(Page images and extracted text)

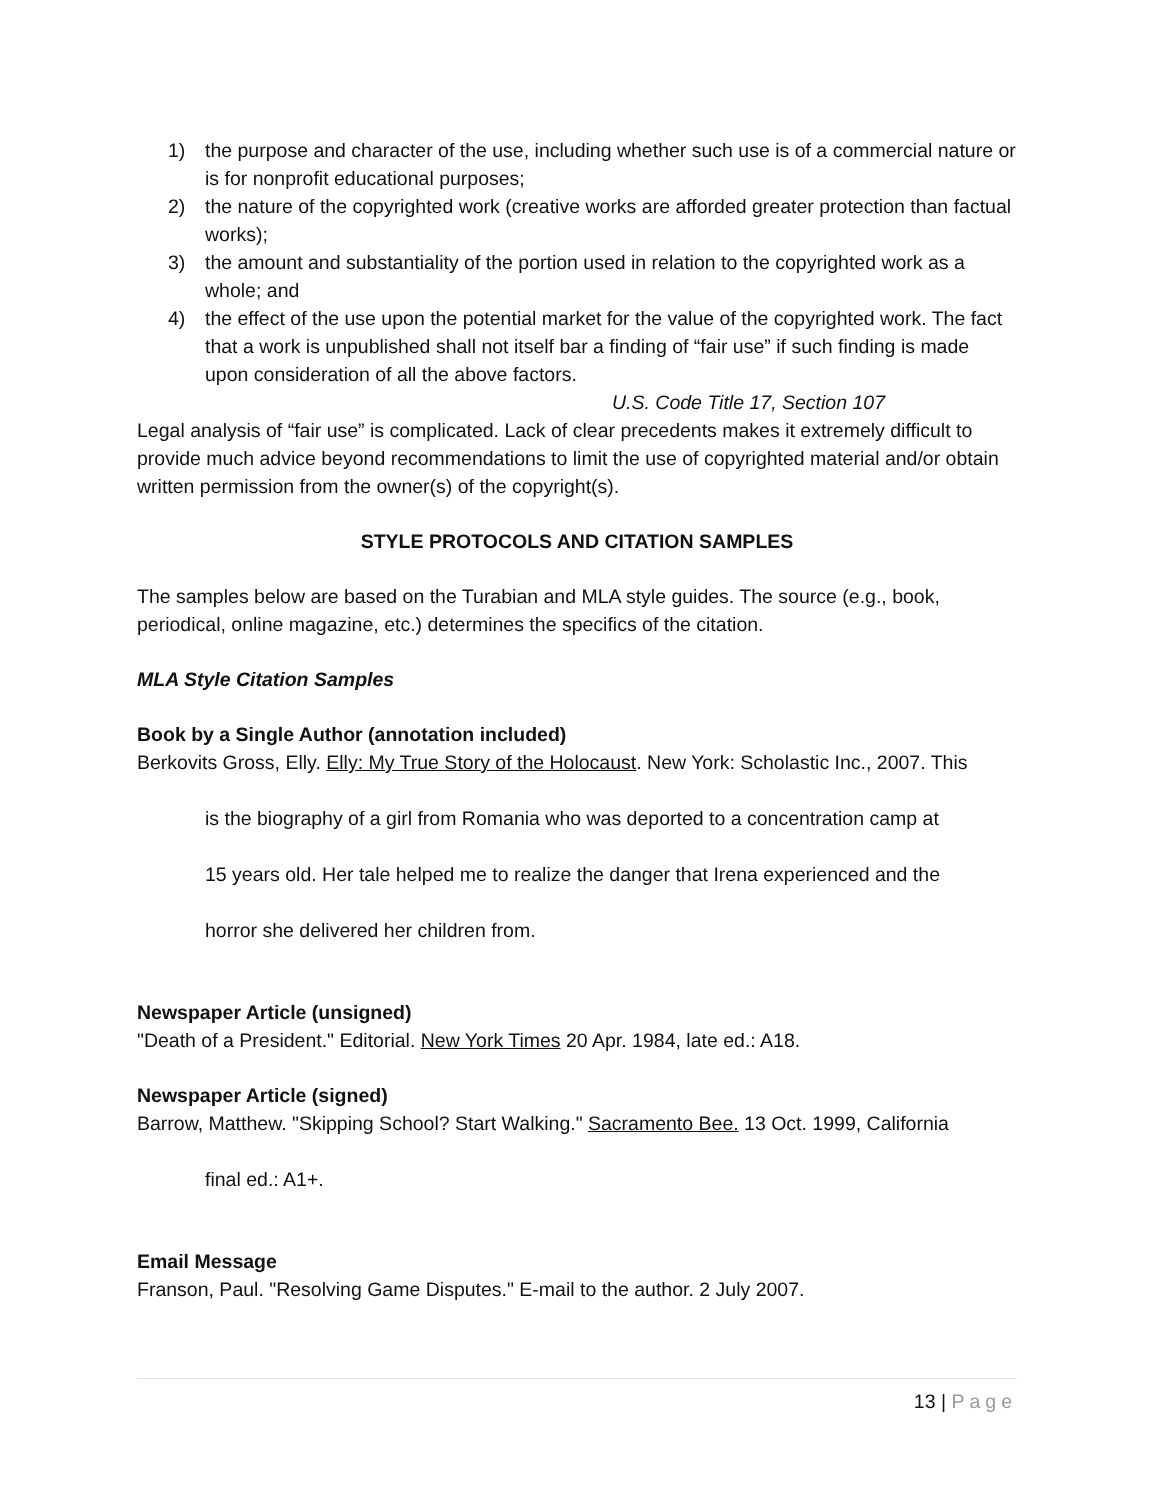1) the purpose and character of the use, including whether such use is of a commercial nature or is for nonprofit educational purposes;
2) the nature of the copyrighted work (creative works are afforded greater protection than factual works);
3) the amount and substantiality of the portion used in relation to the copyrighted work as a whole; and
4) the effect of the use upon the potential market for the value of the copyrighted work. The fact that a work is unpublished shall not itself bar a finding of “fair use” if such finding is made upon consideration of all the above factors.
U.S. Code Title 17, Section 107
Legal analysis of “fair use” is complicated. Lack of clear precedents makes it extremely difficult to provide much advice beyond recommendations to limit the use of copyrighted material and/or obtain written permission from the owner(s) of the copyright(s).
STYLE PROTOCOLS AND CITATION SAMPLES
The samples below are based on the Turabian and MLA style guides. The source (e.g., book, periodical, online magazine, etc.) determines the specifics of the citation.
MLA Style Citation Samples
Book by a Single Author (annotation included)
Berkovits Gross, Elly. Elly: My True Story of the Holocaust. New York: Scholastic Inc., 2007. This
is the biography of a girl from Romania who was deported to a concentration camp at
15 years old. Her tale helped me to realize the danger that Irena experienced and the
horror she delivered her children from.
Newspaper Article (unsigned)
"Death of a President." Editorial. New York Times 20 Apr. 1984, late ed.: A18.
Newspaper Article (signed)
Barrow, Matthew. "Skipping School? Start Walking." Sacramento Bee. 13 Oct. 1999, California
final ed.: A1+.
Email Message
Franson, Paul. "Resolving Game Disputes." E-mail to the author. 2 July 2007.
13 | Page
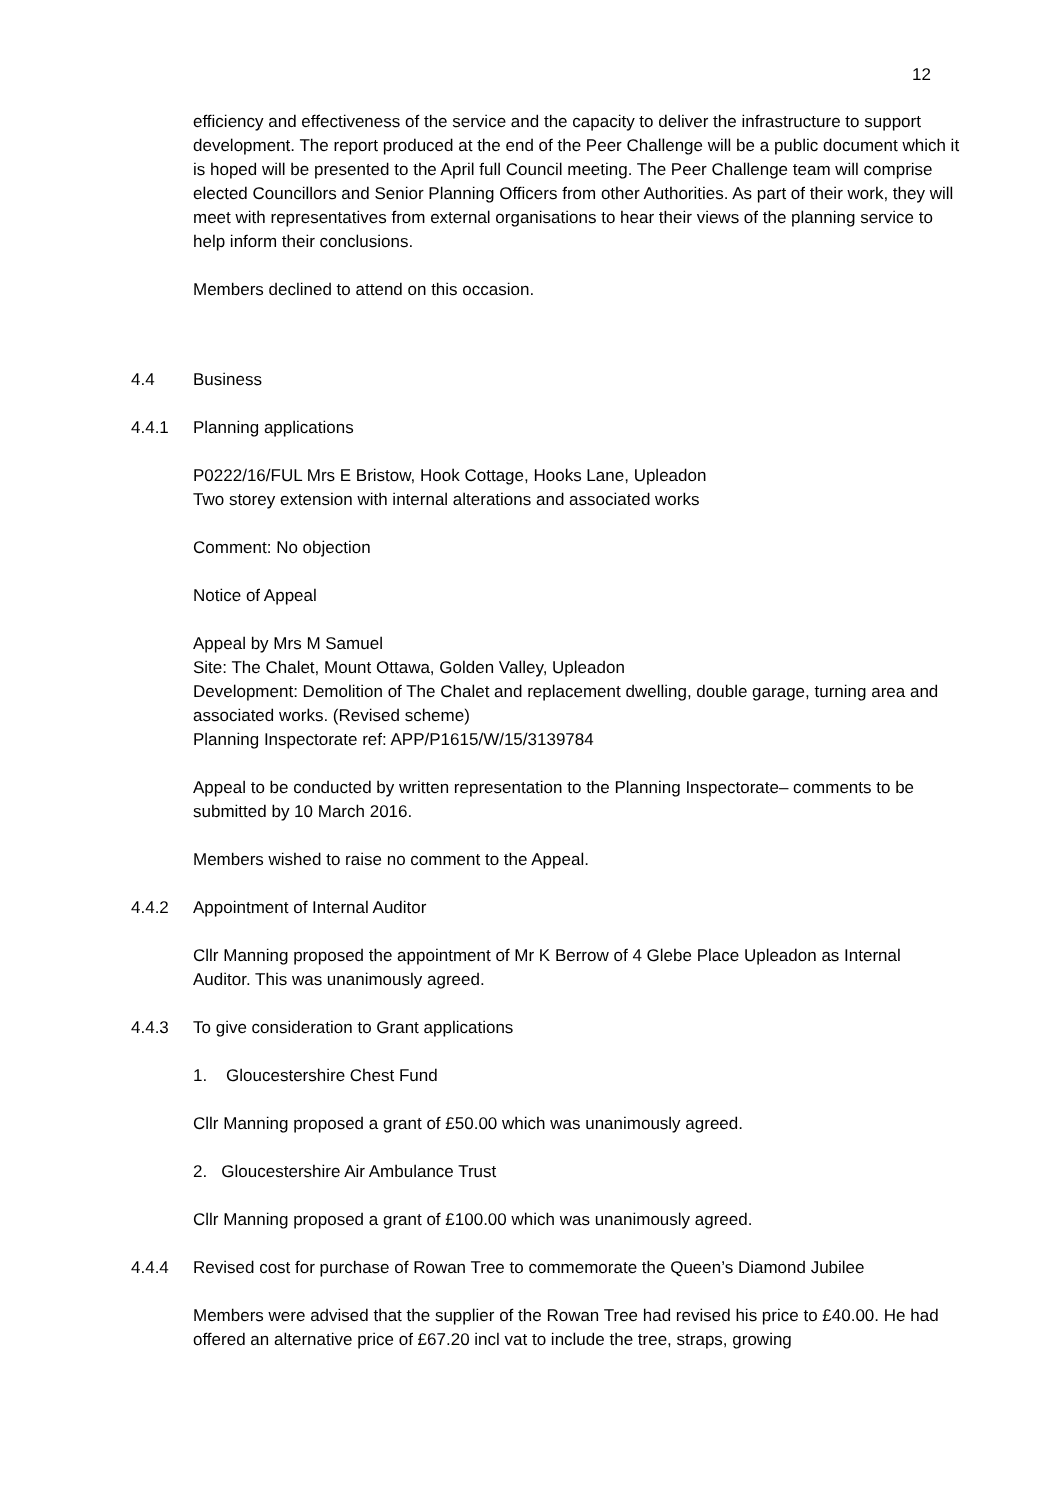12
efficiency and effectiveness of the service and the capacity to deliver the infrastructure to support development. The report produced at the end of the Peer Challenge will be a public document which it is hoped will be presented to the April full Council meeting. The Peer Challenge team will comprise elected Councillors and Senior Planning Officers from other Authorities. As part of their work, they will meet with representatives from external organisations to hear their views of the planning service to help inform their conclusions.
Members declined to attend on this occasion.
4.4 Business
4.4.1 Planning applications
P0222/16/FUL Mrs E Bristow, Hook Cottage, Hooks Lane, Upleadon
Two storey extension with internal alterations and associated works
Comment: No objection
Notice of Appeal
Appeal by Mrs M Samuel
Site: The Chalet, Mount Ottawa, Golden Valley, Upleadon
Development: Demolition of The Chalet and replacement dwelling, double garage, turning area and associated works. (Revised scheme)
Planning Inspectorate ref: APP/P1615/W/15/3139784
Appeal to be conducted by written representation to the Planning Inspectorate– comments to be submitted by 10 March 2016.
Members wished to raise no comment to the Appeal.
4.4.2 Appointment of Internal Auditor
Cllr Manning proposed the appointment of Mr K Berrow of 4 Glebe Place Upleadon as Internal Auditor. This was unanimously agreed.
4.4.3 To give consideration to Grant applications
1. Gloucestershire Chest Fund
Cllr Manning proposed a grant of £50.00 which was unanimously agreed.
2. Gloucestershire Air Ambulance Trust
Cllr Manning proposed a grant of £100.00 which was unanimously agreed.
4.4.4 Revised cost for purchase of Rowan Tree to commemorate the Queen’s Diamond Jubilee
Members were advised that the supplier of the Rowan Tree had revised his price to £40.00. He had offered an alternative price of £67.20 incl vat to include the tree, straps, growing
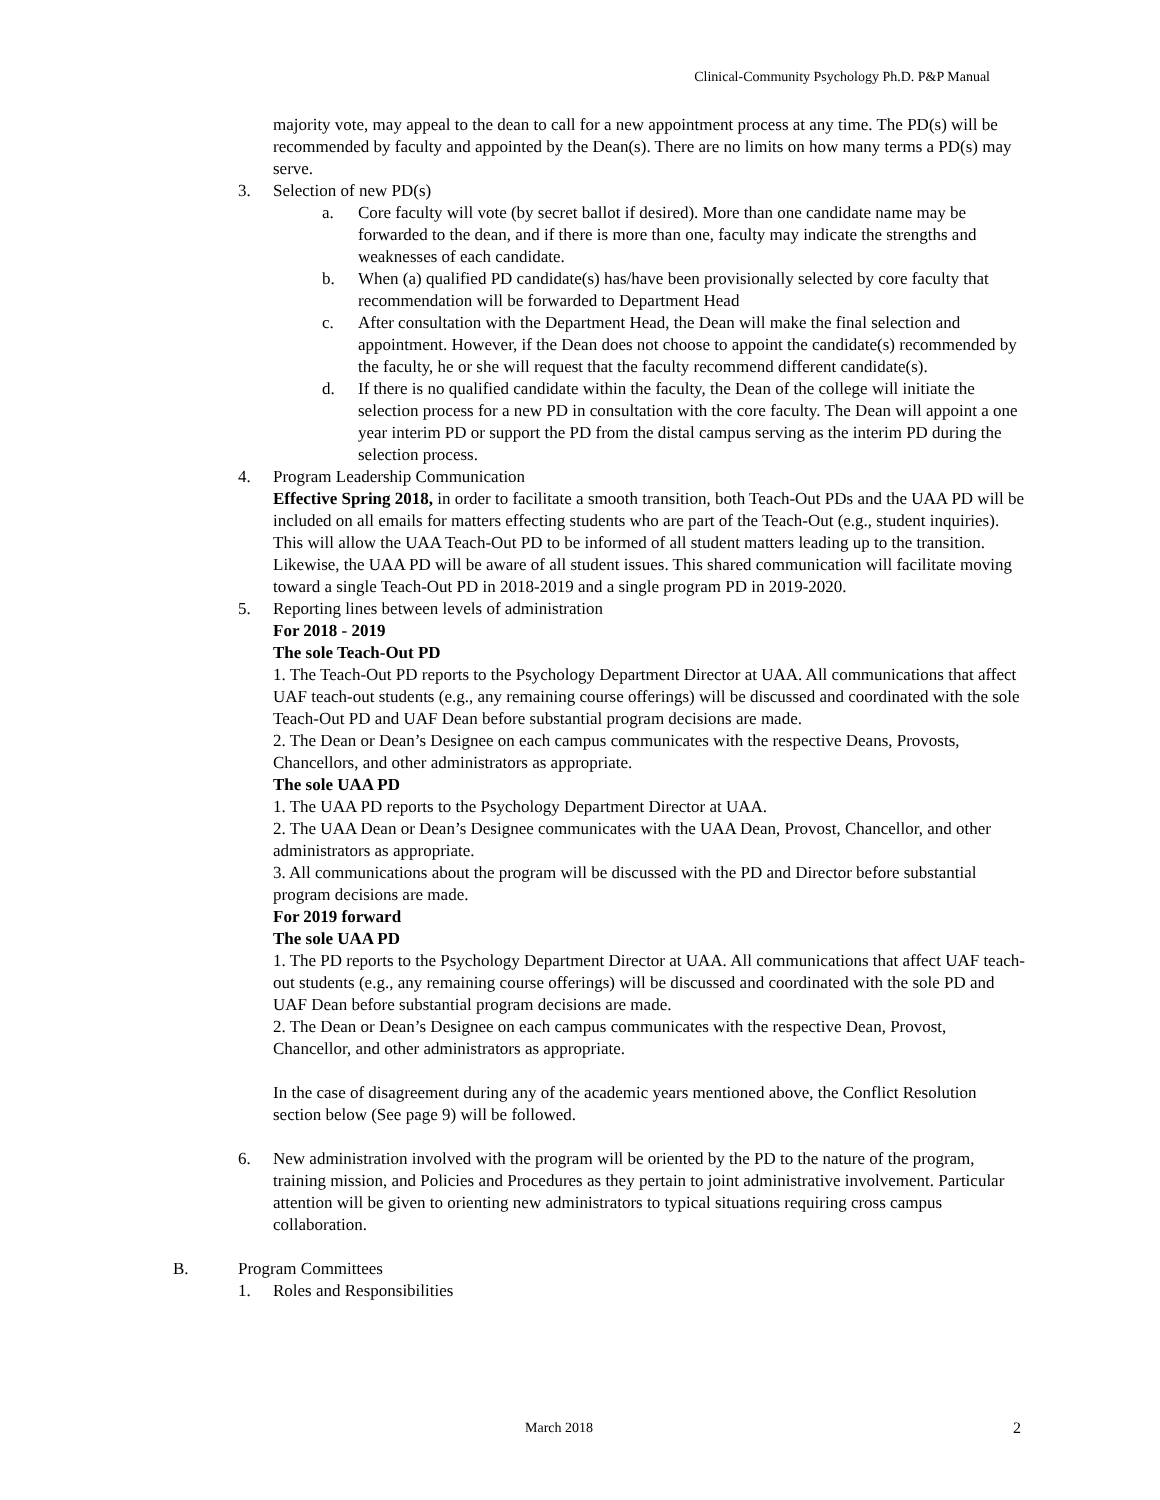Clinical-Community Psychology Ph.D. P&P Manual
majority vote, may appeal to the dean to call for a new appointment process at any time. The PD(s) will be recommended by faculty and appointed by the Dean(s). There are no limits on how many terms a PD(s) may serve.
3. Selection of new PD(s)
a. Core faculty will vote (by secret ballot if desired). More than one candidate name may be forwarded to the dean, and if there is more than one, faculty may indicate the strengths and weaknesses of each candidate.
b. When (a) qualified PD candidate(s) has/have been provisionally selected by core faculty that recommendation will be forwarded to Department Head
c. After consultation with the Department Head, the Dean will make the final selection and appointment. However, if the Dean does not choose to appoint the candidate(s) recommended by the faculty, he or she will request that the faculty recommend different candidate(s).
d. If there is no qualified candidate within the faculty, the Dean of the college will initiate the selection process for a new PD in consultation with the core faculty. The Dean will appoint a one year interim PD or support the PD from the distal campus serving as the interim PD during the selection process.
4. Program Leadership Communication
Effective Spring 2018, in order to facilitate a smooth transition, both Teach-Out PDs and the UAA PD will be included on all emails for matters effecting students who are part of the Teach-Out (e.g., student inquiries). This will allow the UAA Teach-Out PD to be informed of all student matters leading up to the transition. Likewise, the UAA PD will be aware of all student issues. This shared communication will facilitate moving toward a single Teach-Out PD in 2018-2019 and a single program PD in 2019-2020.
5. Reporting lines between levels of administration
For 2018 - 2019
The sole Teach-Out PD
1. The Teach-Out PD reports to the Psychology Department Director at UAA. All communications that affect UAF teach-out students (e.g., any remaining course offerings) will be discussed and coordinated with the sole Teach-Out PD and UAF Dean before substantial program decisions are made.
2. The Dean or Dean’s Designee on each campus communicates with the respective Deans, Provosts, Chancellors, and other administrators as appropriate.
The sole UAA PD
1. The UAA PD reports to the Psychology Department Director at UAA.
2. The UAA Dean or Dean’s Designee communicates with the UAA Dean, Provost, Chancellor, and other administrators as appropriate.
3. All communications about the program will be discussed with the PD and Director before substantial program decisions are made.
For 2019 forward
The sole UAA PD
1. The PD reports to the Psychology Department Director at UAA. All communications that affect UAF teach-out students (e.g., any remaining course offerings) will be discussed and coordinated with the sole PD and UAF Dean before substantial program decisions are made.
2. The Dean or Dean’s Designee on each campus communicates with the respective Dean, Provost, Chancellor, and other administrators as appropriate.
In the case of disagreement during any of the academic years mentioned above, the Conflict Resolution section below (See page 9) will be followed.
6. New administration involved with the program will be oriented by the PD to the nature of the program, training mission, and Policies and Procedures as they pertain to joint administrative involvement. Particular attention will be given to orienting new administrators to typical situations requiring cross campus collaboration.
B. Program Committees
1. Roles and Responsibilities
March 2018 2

*Assigned task*
Starting with the line with "Two storey extension" above and going on through the line with "Planning Inspectorate ref: APP/P1615/W/15/3139784", transcribe every line exactly, both ends included, and add nothing.

*Answer for this exercise*
Two storey extension with internal alterations and associated works
Comment: No objection
Notice of Appeal
Appeal by Mrs M Samuel
Site: The Chalet, Mount Ottawa, Golden Valley, Upleadon
Development: Demolition of The Chalet and replacement dwelling, double garage, turning area and associated works. (Revised scheme)
Planning Inspectorate ref: APP/P1615/W/15/3139784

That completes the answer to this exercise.